# WTB Alexander Paris Texas bicycle rocket bike or frame



## Sped Man (Nov 27, 2014)

If you have the complete bike or just the frame please PM me with price and photos. Thanks


----------



## Sped Man (Dec 11, 2014)

Still looking for a frame.


----------



## Sped Man (Dec 25, 2014)

Still looking...


----------



## Pistelpete (Dec 26, 2014)

What year is this? Way cool


----------



## Sped Man (Jan 16, 2015)

still looking


----------



## Sped Man (Jan 17, 2015)

-I believe it is a 1939 Rocket


----------



## Freqman1 (Jan 17, 2015)

This one has been on Ebay now for about five years. Maybe an offer could finally get it removed! V/r Shawn

http://www.ebay.com/itm/1930S-ALEXA...514?pt=LH_DefaultDomain_0&hash=item1e98312542


----------



## Sped Man (Jan 17, 2015)

At that price it will remain on Ebay for another 5  years. Personally, I see a $2500 bike maybe if the chain guard and chain could be attached  $3000 bike. Right now that seller is  fishing for a sucker with more money in his pockets than brains. Eventually he will land one. It will take some time though.


----------



## Freqman1 (Jan 18, 2015)

Sped Man said:


> At that price it will remain on Ebay for another 5  years. Personally, I see a $2500 bike maybe if the chain guard and chain could be attached  $3000 bike. Right now that seller is  fishing for a sucker with more money in his pockets than brains. Eventually he will land one. It will take some time though.
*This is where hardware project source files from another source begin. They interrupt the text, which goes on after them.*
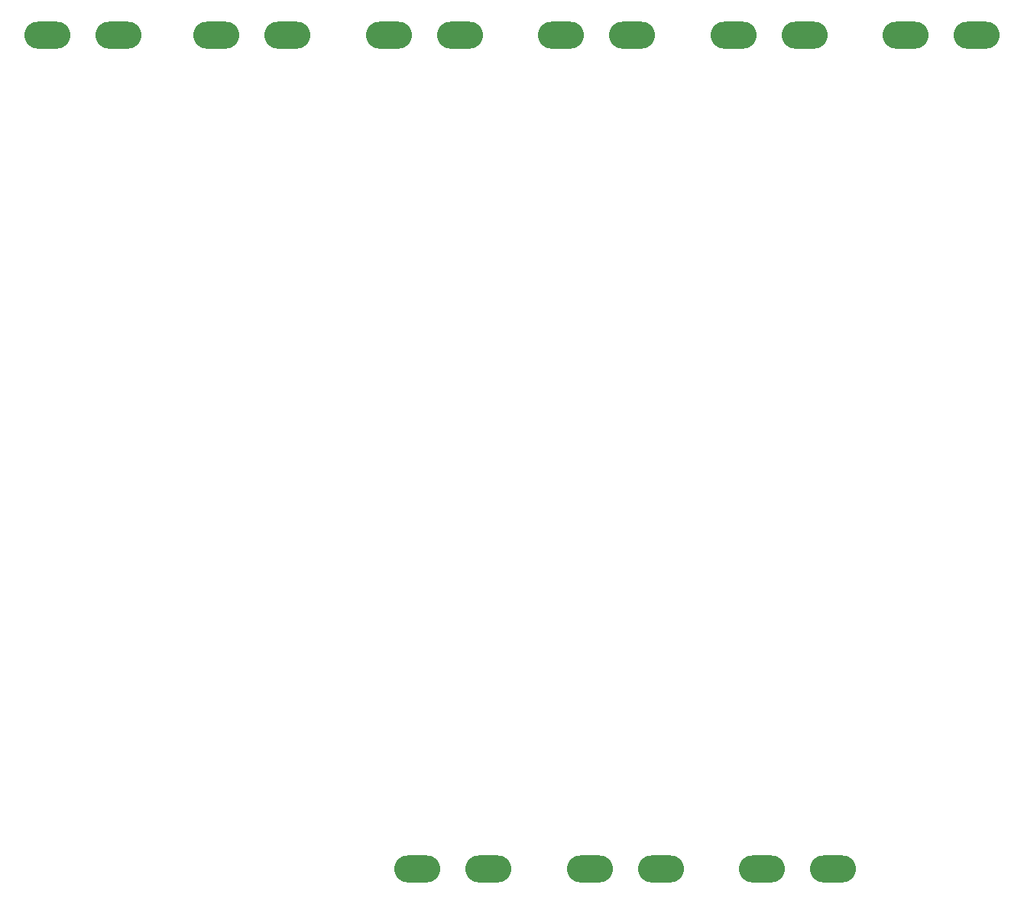
<source format=gbp>
%TF.GenerationSoftware,KiCad,Pcbnew,(6.0.10)*%
%TF.CreationDate,2022-12-30T00:20:44-06:00*%
%TF.ProjectId,Armboard_Hardware,41726d62-6f61-4726-945f-486172647761,rev?*%
%TF.SameCoordinates,Original*%
%TF.FileFunction,Paste,Bot*%
%TF.FilePolarity,Positive*%
%FSLAX46Y46*%
G04 Gerber Fmt 4.6, Leading zero omitted, Abs format (unit mm)*
G04 Created by KiCad (PCBNEW (6.0.10)) date 2022-12-30 00:20:44*
%MOMM*%
%LPD*%
G01*
G04 APERTURE LIST*
%ADD10O,5.100000X3.000000*%
G04 APERTURE END LIST*
D10*
X169713480Y-173806600D03*
X177587480Y-173806600D03*
X226621704Y-173806600D03*
X234495704Y-173806600D03*
X256779004Y-266256800D03*
X248905004Y-266256800D03*
X218601212Y-266256800D03*
X210727212Y-266256800D03*
X188461028Y-173806600D03*
X196335028Y-173806600D03*
X207535016Y-173806600D03*
X215409016Y-173806600D03*
X245708392Y-173806600D03*
X253582392Y-173806600D03*
X237690000Y-266256800D03*
X229816000Y-266256800D03*
X264795080Y-173806600D03*
X272669080Y-173806600D03*
M02*

</source>
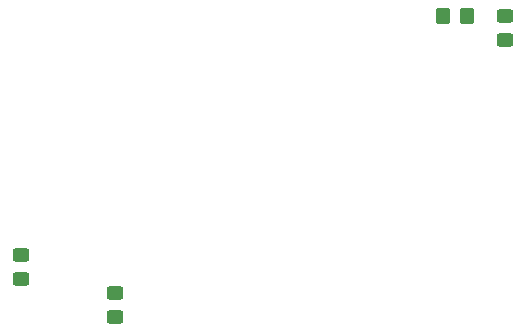
<source format=gbr>
%TF.GenerationSoftware,KiCad,Pcbnew,9.0.0*%
%TF.CreationDate,2025-04-14T04:50:01-04:00*%
%TF.ProjectId,W4MLB_Band_Display,57344d4c-425f-4426-916e-645f44697370,1.0*%
%TF.SameCoordinates,Original*%
%TF.FileFunction,Paste,Top*%
%TF.FilePolarity,Positive*%
%FSLAX46Y46*%
G04 Gerber Fmt 4.6, Leading zero omitted, Abs format (unit mm)*
G04 Created by KiCad (PCBNEW 9.0.0) date 2025-04-14 04:50:01*
%MOMM*%
%LPD*%
G01*
G04 APERTURE LIST*
G04 Aperture macros list*
%AMRoundRect*
0 Rectangle with rounded corners*
0 $1 Rounding radius*
0 $2 $3 $4 $5 $6 $7 $8 $9 X,Y pos of 4 corners*
0 Add a 4 corners polygon primitive as box body*
4,1,4,$2,$3,$4,$5,$6,$7,$8,$9,$2,$3,0*
0 Add four circle primitives for the rounded corners*
1,1,$1+$1,$2,$3*
1,1,$1+$1,$4,$5*
1,1,$1+$1,$6,$7*
1,1,$1+$1,$8,$9*
0 Add four rect primitives between the rounded corners*
20,1,$1+$1,$2,$3,$4,$5,0*
20,1,$1+$1,$4,$5,$6,$7,0*
20,1,$1+$1,$6,$7,$8,$9,0*
20,1,$1+$1,$8,$9,$2,$3,0*%
G04 Aperture macros list end*
%ADD10RoundRect,0.250000X0.450000X-0.325000X0.450000X0.325000X-0.450000X0.325000X-0.450000X-0.325000X0*%
%ADD11RoundRect,0.250000X-0.450000X0.325000X-0.450000X-0.325000X0.450000X-0.325000X0.450000X0.325000X0*%
%ADD12RoundRect,0.250000X0.350000X0.450000X-0.350000X0.450000X-0.350000X-0.450000X0.350000X-0.450000X0*%
G04 APERTURE END LIST*
D10*
%TO.C,D3*%
X183750000Y-77550000D03*
X183750000Y-75500000D03*
%TD*%
D11*
%TO.C,D1*%
X142750000Y-95750000D03*
X142750000Y-97800000D03*
%TD*%
D12*
%TO.C,R1*%
X180500000Y-75500000D03*
X178500000Y-75500000D03*
%TD*%
D11*
%TO.C,D2*%
X150750000Y-98950000D03*
X150750000Y-101000000D03*
%TD*%
M02*

</source>
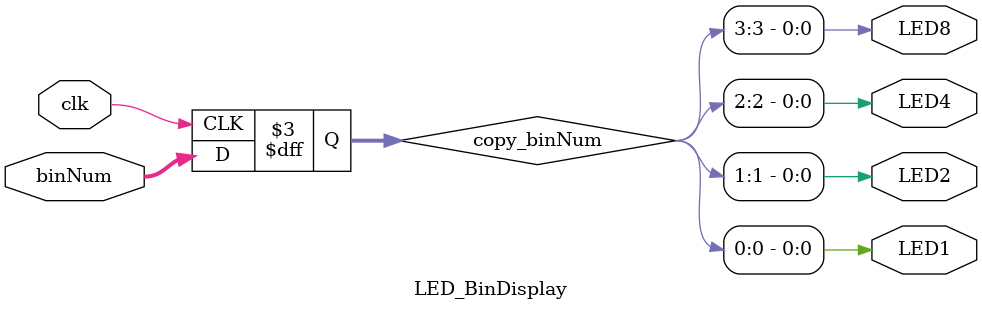
<source format=sv>
`timescale 1ns / 1ps

module LED_BinDisplay(
    input logic [3:0]binNum, 
    input logic clk, 
    output logic LED1, 
    output logic LED2,
    output logic LED4,
    output logic LED8
    );
       
    logic [3:0]copy_binNum;
   
    always_ff @(posedge clk) begin
      copy_binNum[3:0] <= binNum[3:0]; 
    end
    
    // Se interpreta el binNum para encender los LEDs correspondientes
    always_comb
      begin
        LED1 = copy_binNum[0];
        LED2 = copy_binNum[1];
        LED4 = copy_binNum[2];
        LED8 = copy_binNum[3];
      end
      
endmodule

</source>
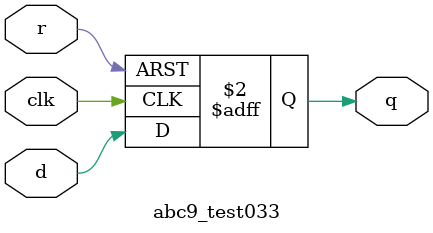
<source format=v>
module abc9_test033(input clk, d, r, output reg q);
always @(negedge clk or posedge r)
    if (r) q <= 1'b1;
    else q <= d;
endmodule
</source>
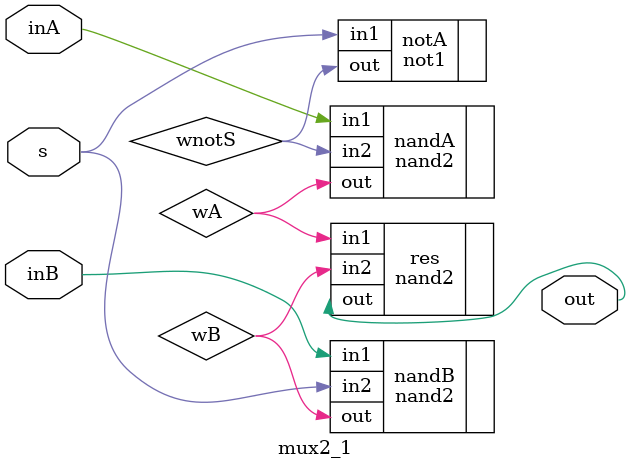
<source format=v>
/*
    CS/ECE 552 Spring '22
    Homework #1, Problem 1

    2-1 mux template
*/
module mux2_1(out, inA, inB, s);
    output  out;
    input   inA, inB;
    input   s;
    wire    wA, wnotS, wB;

    // YOUR CODE HERE
    not1 notA (.out(wnotS), .in1(s));
    nand2 nandA (.out(wA), .in1(inA), .in2(wnotS));
    nand2 nandB (.out(wB), .in1(inB), .in2(s));
    nand2 res (.out(out), .in1(wA), .in2(wB));

endmodule

</source>
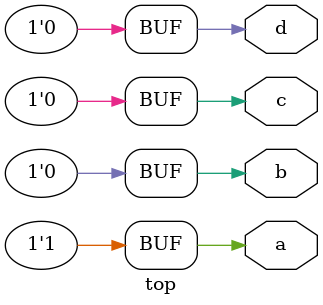
<source format=sv>
/* Generated by Synlig (git sha1 135a02eb5, g++ 12.2.0-14 -fPIC -O3) */

(* keep =  1  *)
(* top =  1  *)
(* src = "/root/synlig/synlig/tests/simple_tests/ParameterUnpackedLogicArray/top.sv:1.1-22.10" *)
module top(a, b, c, d);
  (* src = "/root/synlig/synlig/tests/simple_tests/ParameterUnpackedLogicArray/top.sv:1.25-1.26" *)
  output a;
  wire a;
  (* src = "/root/synlig/synlig/tests/simple_tests/ParameterUnpackedLogicArray/top.sv:1.28-1.29" *)
  output b;
  wire b;
  (* src = "/root/synlig/synlig/tests/simple_tests/ParameterUnpackedLogicArray/top.sv:1.31-1.32" *)
  output c;
  wire c;
  (* src = "/root/synlig/synlig/tests/simple_tests/ParameterUnpackedLogicArray/top.sv:1.34-1.35" *)
  output d;
  wire d;
  always @*
    if (1'h1) begin
      assert (1'h1);
    end
  always @*
    if (1'h1) begin
      assert (1'h1);
    end
  always @*
    if (1'h1) begin
      assert (1'h1);
    end
  always @*
    if (1'h1) begin
      assert (1'h1);
    end
  assign a = 1'h1;
  assign b = 1'h0;
  assign c = 1'h0;
  assign d = 1'h0;
endmodule

</source>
I really don't care for these and have no idea what they go for. That said this bike does have some good parts to include the Wald tomahawk stem and SW Golden Meteor speedo. So shoot him an offer of $2500 cash and see what happens? Most he can do is say no. V/r Shawn


----------



## Sped Man (Jan 18, 2015)

No luck, their lowest is $5K. There is no reasoning with an unreasonable person I guess  For that kind of money I can pick up a really nice restored Schwinn Autocycle from my friend and still have lunch money for the week :-0 Why do people ask caviar prices for a cheeseburger bike is a mystery to me with so many beautiful prewar bicycles to choose from.


----------



## Freqman1 (Jan 18, 2015)

If you can get that AC for under $5k I don't know what you are waiting on! Ten times better than an Alexander and probably a much better ride. If you are gonna pass please send me the particulars--I've been missing my jewel tank that I sold. V/r Shawn


----------